Your task: Reproduce the data verbatim from its first line through the line containing "Attention aux fausses", including both of those lines.

------ Supplied information

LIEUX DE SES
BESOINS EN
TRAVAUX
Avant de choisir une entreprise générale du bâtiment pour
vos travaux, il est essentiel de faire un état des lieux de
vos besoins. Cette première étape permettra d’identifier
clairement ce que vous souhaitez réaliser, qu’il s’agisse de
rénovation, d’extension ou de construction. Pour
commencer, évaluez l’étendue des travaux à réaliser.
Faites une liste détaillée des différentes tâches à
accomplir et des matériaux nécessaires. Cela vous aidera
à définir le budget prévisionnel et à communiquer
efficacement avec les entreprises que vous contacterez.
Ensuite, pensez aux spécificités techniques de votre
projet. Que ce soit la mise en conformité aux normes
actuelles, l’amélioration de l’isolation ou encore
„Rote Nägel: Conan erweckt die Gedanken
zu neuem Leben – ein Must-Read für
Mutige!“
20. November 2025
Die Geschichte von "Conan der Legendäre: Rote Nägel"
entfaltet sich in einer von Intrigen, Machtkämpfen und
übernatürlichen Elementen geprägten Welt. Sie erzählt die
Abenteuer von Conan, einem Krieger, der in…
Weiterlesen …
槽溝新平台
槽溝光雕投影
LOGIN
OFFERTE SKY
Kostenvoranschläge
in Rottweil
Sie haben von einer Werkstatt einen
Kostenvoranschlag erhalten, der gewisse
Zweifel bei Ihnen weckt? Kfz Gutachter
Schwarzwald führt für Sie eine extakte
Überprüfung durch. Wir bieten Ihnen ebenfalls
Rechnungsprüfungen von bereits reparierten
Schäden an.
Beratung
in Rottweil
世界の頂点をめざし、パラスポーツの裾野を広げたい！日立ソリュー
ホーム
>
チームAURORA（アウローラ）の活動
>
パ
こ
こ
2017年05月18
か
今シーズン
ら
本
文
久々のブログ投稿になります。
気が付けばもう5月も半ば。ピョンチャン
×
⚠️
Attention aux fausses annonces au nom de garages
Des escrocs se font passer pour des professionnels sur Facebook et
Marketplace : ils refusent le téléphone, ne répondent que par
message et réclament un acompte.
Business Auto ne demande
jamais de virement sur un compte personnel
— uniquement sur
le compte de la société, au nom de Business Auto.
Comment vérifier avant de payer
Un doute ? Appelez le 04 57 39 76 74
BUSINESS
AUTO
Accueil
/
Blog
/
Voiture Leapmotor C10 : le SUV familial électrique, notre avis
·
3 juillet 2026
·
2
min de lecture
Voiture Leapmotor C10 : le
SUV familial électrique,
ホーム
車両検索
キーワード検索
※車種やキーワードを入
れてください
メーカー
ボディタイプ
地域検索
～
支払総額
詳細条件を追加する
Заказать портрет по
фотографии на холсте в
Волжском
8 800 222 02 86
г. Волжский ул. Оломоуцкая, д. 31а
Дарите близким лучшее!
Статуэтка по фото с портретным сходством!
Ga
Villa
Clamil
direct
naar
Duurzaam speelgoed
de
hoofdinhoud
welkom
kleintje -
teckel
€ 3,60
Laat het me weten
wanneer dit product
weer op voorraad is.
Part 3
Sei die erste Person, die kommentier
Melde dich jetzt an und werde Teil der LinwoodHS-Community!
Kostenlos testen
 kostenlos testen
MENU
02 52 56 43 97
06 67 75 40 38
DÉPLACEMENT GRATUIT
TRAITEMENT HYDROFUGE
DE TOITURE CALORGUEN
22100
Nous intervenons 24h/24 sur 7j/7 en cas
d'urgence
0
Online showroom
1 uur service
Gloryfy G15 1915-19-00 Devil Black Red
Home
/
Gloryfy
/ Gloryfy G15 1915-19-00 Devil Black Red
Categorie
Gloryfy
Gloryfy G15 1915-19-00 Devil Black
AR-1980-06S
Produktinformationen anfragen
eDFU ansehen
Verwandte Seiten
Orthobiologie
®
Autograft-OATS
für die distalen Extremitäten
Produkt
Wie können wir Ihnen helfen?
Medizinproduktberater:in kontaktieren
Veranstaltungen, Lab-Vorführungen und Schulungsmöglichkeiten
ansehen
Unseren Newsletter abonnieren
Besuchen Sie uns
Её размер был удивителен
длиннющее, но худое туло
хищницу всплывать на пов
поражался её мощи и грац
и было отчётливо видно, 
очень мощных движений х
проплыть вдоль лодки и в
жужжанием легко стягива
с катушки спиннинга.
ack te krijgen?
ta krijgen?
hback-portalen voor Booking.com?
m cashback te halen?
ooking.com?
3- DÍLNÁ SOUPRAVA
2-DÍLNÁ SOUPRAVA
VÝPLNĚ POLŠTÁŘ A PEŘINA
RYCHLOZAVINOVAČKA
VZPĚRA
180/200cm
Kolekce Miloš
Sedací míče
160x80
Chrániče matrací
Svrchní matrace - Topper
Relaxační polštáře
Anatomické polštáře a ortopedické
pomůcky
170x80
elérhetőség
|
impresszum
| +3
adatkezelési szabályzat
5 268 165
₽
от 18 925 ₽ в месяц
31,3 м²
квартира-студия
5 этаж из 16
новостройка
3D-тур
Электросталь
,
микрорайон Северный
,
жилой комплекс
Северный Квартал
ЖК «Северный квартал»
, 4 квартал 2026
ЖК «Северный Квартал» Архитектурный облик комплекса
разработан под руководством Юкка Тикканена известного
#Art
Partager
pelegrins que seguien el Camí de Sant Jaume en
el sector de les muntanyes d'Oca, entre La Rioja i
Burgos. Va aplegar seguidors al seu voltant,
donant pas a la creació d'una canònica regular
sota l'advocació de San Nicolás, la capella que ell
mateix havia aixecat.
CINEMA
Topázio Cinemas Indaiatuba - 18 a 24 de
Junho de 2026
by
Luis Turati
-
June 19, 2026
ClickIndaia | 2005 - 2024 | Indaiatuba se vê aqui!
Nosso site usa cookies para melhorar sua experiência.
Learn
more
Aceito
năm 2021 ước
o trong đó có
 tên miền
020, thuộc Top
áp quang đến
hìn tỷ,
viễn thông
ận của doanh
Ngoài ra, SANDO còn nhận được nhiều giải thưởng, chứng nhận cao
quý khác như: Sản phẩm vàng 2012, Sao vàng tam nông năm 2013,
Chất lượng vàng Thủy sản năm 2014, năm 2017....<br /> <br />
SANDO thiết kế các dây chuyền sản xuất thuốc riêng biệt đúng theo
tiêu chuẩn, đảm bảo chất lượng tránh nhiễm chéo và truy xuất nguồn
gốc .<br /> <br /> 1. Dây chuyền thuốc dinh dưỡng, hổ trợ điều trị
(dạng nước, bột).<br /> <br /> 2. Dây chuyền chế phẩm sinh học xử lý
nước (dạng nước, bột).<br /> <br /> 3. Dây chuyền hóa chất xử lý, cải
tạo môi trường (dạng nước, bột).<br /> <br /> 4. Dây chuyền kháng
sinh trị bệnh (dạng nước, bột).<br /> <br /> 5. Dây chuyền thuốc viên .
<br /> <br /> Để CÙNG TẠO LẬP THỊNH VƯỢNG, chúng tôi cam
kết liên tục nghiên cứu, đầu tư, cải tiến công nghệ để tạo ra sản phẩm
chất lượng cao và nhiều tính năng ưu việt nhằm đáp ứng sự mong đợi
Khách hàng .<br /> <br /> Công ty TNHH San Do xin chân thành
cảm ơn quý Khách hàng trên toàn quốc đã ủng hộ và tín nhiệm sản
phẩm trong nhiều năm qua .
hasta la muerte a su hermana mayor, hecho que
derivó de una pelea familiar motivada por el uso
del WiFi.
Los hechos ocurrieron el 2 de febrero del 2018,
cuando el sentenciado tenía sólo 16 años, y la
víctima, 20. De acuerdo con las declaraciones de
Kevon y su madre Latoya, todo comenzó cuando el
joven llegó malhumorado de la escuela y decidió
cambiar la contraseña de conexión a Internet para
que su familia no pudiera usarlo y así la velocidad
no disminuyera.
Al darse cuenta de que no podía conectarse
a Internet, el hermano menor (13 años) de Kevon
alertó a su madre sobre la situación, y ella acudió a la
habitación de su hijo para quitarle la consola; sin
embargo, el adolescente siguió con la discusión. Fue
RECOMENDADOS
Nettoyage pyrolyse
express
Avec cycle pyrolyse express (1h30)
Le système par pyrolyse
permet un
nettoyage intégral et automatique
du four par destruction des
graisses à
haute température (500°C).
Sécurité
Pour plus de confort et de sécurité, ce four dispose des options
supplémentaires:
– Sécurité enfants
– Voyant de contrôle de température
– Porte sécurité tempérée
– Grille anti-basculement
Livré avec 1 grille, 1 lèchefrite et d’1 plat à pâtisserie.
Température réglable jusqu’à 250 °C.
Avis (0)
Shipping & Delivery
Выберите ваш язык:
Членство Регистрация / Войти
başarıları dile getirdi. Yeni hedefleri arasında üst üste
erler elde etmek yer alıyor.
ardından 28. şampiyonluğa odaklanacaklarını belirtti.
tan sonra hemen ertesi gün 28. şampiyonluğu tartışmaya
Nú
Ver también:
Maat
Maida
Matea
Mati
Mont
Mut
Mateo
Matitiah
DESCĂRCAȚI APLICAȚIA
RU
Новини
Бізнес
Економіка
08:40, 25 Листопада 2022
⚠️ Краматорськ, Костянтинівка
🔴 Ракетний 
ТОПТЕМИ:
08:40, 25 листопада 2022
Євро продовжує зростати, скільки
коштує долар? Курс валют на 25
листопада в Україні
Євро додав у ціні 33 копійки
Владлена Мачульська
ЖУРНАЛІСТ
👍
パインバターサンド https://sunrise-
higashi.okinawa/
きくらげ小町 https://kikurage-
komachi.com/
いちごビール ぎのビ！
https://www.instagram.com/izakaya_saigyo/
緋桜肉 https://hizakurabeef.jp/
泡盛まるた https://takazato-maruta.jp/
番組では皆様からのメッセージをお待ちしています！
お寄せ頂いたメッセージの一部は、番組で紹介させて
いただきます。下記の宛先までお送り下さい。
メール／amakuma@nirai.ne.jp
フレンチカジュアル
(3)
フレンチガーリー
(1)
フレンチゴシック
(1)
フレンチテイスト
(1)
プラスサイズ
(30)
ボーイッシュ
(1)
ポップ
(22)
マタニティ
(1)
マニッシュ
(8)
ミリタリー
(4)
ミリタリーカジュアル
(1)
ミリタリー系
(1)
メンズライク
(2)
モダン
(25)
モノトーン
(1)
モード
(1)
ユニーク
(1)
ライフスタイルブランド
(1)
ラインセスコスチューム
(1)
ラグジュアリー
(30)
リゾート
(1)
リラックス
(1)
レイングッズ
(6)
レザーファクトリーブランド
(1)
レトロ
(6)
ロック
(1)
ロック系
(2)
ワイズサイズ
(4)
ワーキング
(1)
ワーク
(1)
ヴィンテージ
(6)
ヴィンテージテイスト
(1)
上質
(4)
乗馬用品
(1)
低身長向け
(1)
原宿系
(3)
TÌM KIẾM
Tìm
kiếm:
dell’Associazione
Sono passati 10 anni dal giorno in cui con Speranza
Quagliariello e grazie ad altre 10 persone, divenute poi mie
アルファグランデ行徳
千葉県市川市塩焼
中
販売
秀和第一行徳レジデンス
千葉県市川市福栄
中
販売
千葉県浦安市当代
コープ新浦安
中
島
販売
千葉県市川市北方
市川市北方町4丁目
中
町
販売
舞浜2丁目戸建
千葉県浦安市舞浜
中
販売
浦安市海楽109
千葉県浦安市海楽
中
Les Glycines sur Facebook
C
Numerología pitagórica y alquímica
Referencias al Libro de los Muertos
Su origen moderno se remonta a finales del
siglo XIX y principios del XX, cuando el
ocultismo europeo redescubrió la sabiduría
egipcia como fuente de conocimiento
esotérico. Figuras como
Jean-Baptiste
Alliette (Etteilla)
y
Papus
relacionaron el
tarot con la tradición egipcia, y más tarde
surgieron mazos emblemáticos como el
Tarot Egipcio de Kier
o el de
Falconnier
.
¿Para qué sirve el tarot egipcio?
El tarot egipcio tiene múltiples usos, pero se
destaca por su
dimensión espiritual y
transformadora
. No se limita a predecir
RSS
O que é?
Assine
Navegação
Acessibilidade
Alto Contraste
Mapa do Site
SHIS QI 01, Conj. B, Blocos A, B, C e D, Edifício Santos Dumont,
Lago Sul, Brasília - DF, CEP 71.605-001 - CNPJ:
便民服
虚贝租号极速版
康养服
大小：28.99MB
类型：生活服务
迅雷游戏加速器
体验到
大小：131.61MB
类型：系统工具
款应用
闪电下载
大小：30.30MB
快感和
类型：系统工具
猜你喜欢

------------

Answer to this exercise:
LIEUX DE SES
BESOINS EN
TRAVAUX
Avant de choisir une entreprise générale du bâtiment pour
vos travaux, il est essentiel de faire un état des lieux de
vos besoins. Cette première étape permettra d’identifier
clairement ce que vous souhaitez réaliser, qu’il s’agisse de
rénovation, d’extension ou de construction. Pour
commencer, évaluez l’étendue des travaux à réaliser.
Faites une liste détaillée des différentes tâches à
accomplir et des matériaux nécessaires. Cela vous aidera
à définir le budget prévisionnel et à communiquer
efficacement avec les entreprises que vous contacterez.
Ensuite, pensez aux spécificités techniques de votre
projet. Que ce soit la mise en conformité aux normes
actuelles, l’amélioration de l’isolation ou encore
„Rote Nägel: Conan erweckt die Gedanken
zu neuem Leben – ein Must-Read für
Mutige!“
20. November 2025
Die Geschichte von "Conan der Legendäre: Rote Nägel"
entfaltet sich in einer von Intrigen, Machtkämpfen und
übernatürlichen Elementen geprägten Welt. Sie erzählt die
Abenteuer von Conan, einem Krieger, der in…
Weiterlesen …
槽溝新平台
槽溝光雕投影
LOGIN
OFFERTE SKY
Kostenvoranschläge
in Rottweil
Sie haben von einer Werkstatt einen
Kostenvoranschlag erhalten, der gewisse
Zweifel bei Ihnen weckt? Kfz Gutachter
Schwarzwald führt für Sie eine extakte
Überprüfung durch. Wir bieten Ihnen ebenfalls
Rechnungsprüfungen von bereits reparierten
Schäden an.
Beratung
in Rottweil
世界の頂点をめざし、パラスポーツの裾野を広げたい！日立ソリュー
ホーム
>
チームAURORA（アウローラ）の活動
>
パ
こ
こ
2017年05月18
か
今シーズン
ら
本
文
久々のブログ投稿になります。
気が付けばもう5月も半ば。ピョンチャン
×
⚠️
Attention aux fausses annonces au nom de garages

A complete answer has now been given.